IPA drew the attention of the government towards the mistreatment of pharmaceutical industry workers by police. The group noted that workers in pharmaceutical manufacturing and supply chain were beaten up by police and vehicles transporting goods were stopped at checkpoints.
The pharma body urged the government to immediately resolve the issue by asking chief secretaries to direct the police department and district magistrates to follow government instructions. The authorities concerned should accept company identity cards issued to pharma sector employees. Moreover, employees in warehouses, C&F agents, pharmacists, and chemists should be recognised as part of pharma operations. Restrictions on the movement of goods and services to the pharma industry also should be eased.
The industry representatives also called for better coordination between states and inter-government authorities.
The government imposed a 21-day lockdown of the country starting from midnight of March 24 to slow down the spread of COVID-19. Only essential services are allowed to operate. However, the lack of coordination between states and government authorities is leading to disruption of even essential services like the pharma industry, which shouldn't stop making and distributing medicines.
"There is ambiguity on the ground and it will be important to consider the challenges faced in pharmaceutical production, distribution and supply as essential goods and services. All employees engaged in this sector, like medical professionals, should continue to be involved in their respective
roles for manufacturing and distribution as it is fundamental to saving lives," IPA said in a letter to the government.
IPA brought to the government's notice the problems faced by drug manufacturing facilities as many units are being directed to be shut down by local authorities.

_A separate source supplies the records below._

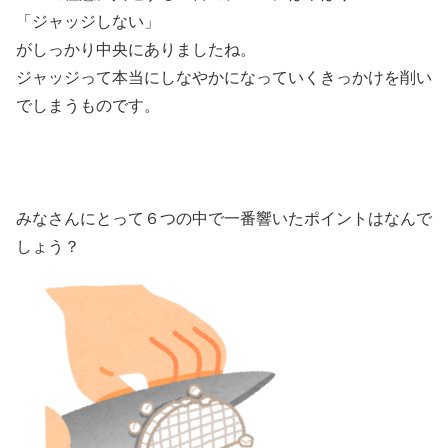
「ジャッジしない」
がしっかり中央にありましたね。
ジャッジって本当にしなやかになっていくきっかけを削い
でしまうものです。
みなさんにとって６つの中で一番響いたポイントはなんで
しょう？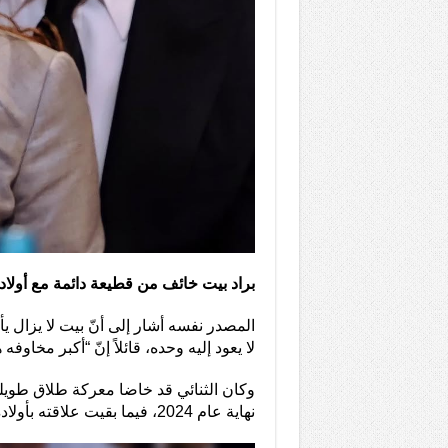
براد بيت خائف من قطيعة دائمة مع أولاد
المصدر نفسه أشار إلى أنّ بيت لا يزال يأم
لا يعود إليه وحده، قائلاً إنّ “أكبر مخاوف
وكان الثنائي قد خاضا معركة طلاق طويلة
نهاية عام 2024، فيما بقيت علاقته بأولاده بعيدة عن الأضواء في معظم الأحيان.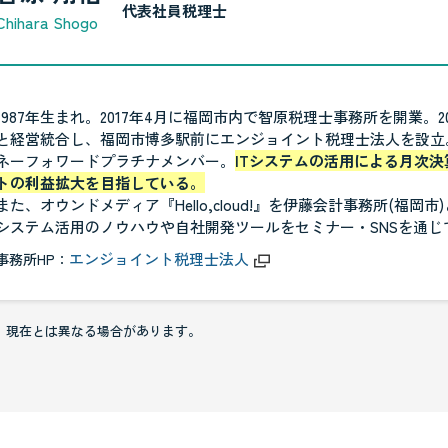
代表社員税理士
Chihara Shogo
1987年生まれ。2017年4月に福岡市内で智原税理士事務所を開業。
と経営統合し、福岡市博多駅前にエンジョイント税理士法人を設立。f
ネーフォワードプラチナメンバー。
ITシステムの活用による月次
トの利益拡大を目指している。
また、オウンドメディア『Hello,cloud!』を伊藤会計事務所(福岡
システム活用のノウハウや自社開発ツールをセミナー・SNSを通じ
エンジョイント税理士法人
事務所HP：
。現在とは異なる場合があります。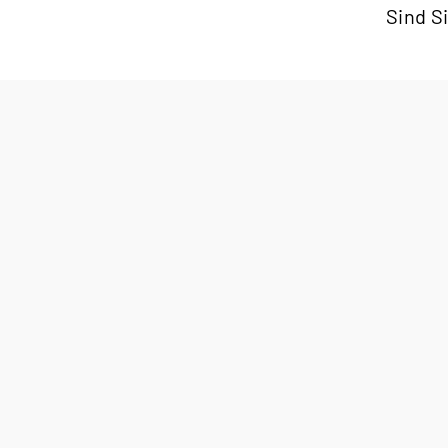
Sind S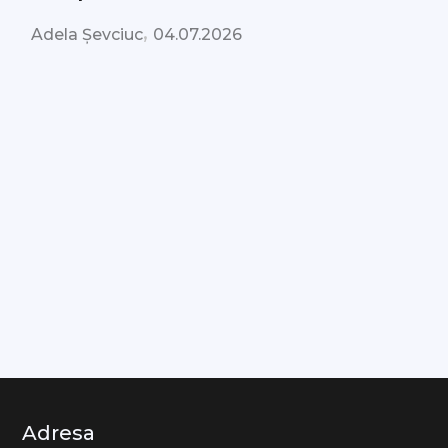
,
Adela Șevciuc
04.07.2026
Adresa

"We have been getting feedback from our companies that Maharashtra, Gujarat, Telangana and Andhra Pradesh are relatively better placed in production. However, operations are impacted in Goa, Baddi, Uttar Pradesh, Daman, Silvasa and Indore," IPA said in a letter addressed to various government agencies such as Prime Minister Office, Ministry of Home Affairs and Department of Pharmaceuticals.
The alliance also pointed out that the interstate employee movement from Punjab and Haryana to Baddi in Himachal Pradesh, which is a major manufacturing hub, took a hit. "Employees are scared to come to work due to fear, stoppage of movement and unpleasant incidents that have been reported," it added.
According to IPA, there are shortages of packing materials, protection gear like masks and gloves for workers in the factories, coal to operate boilers and absence of contractors and contractual workers to perform tasks like electric, civil, ducting work, maintenance of equipment, nitrogen supply and scrap movement.
On the distribution front, the pharma industry is unable to move the material from clearing and forwarding (C&F) agents to warehouses of stockists. The stockists are not able to work as they don't come under essential commodities and services.
"Even employees are not able to come to pharmacy and warehouses as they are being stopped by police. Fear has been induced by police and in some cases, employees are beaten up," IPA said.
The industry also said the transportation services are disrupted as vehicles carrying staff to handle critical deliveries are stopped and staff are not allowed to move for handling or deliveries, and in some cases have been beaten up by police. The industry expressed concerns about intra- and interstate transport hampered due to lack of coordination between authorities. Ports are functioning at low capacity and containers are not available.